Instructions to follow:
Below are records; reproduce exactly the lines from the one that has "thumb cmc: (323, 687)" through the one that has "thumb ip: (954, 253)", ends included, and nothing more.

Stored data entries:

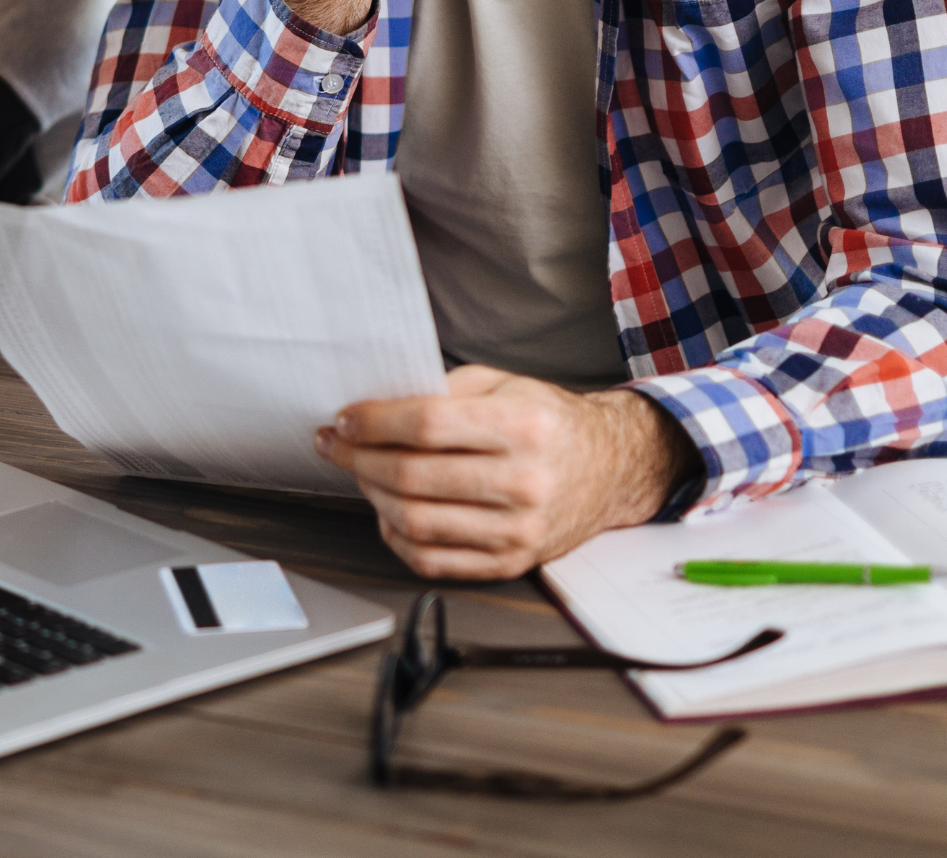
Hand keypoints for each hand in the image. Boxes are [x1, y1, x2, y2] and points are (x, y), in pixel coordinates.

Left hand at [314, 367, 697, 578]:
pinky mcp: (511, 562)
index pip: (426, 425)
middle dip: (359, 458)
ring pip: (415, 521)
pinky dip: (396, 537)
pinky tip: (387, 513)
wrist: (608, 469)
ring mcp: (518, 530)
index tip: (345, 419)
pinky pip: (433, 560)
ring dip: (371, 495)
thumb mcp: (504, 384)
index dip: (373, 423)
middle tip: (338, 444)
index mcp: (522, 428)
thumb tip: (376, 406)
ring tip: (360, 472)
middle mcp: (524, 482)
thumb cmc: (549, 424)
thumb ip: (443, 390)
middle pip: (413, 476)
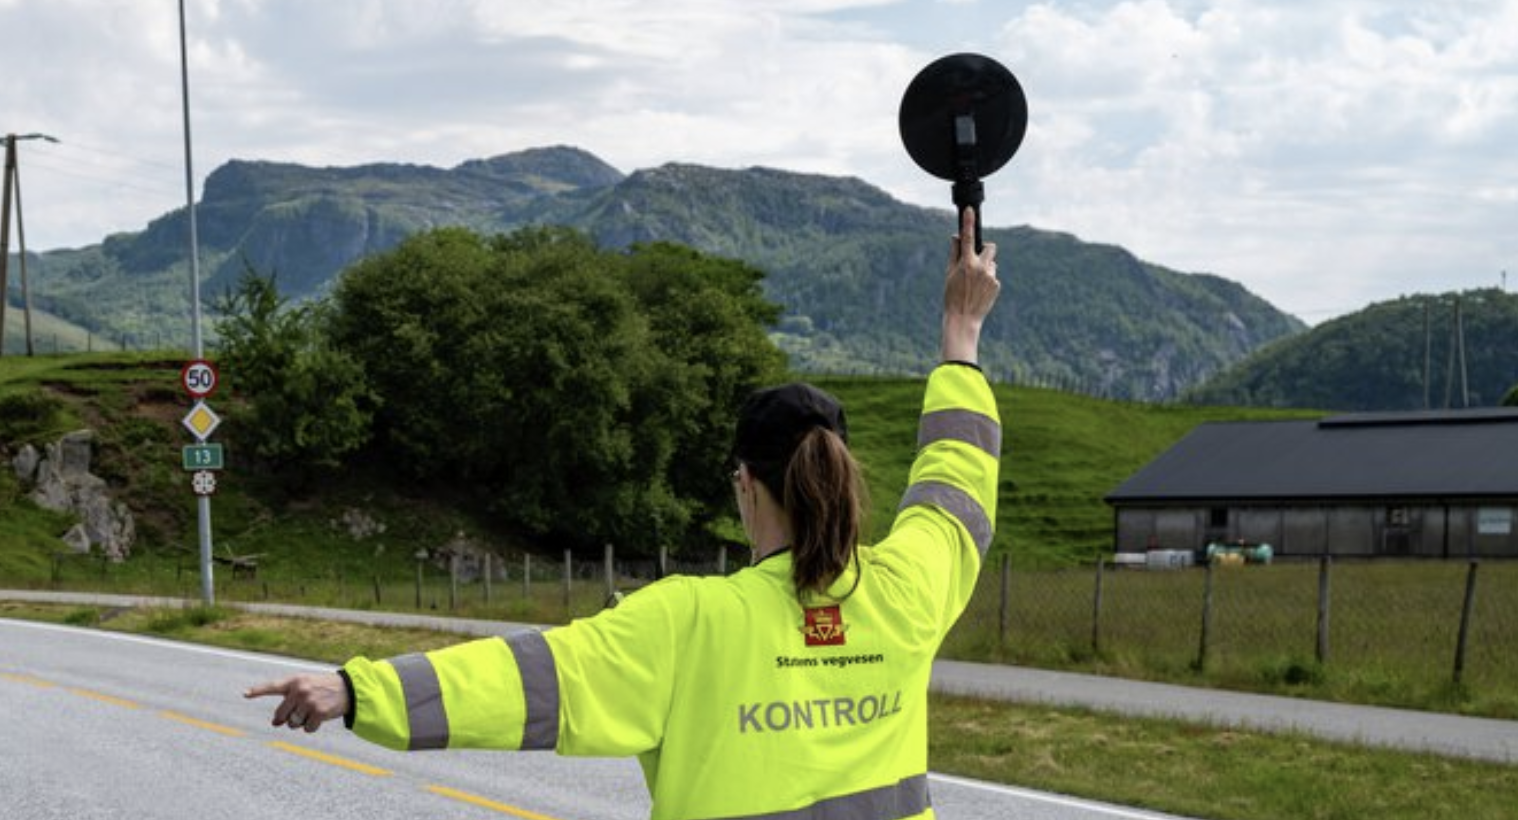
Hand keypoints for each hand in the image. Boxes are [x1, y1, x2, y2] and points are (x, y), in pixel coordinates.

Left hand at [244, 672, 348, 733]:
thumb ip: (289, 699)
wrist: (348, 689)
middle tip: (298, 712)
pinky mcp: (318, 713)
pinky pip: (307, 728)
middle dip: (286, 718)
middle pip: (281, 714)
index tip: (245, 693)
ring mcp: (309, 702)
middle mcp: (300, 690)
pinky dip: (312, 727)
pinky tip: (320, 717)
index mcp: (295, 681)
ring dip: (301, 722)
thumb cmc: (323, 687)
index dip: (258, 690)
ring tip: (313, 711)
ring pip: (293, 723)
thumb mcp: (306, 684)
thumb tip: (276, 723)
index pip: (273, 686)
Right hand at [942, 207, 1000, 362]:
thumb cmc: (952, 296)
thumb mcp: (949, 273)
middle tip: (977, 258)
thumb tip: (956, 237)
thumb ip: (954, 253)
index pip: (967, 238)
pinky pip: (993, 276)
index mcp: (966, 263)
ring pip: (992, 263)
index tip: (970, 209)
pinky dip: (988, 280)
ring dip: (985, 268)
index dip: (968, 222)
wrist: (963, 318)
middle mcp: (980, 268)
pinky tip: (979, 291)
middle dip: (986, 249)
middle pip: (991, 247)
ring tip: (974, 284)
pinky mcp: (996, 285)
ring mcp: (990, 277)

Response to the exercise:
thumb cmc: (323, 687)
index dip: (258, 690)
ring tip: (313, 711)
ring pip: (293, 723)
thumb mcp: (306, 684)
thumb tip: (276, 723)
index pip: (273, 686)
Right hand at [942, 207, 1000, 362]:
thumb cmc: (952, 296)
thumb mcp: (949, 273)
middle tip: (977, 258)
thumb tip: (956, 237)
thumb ip: (954, 253)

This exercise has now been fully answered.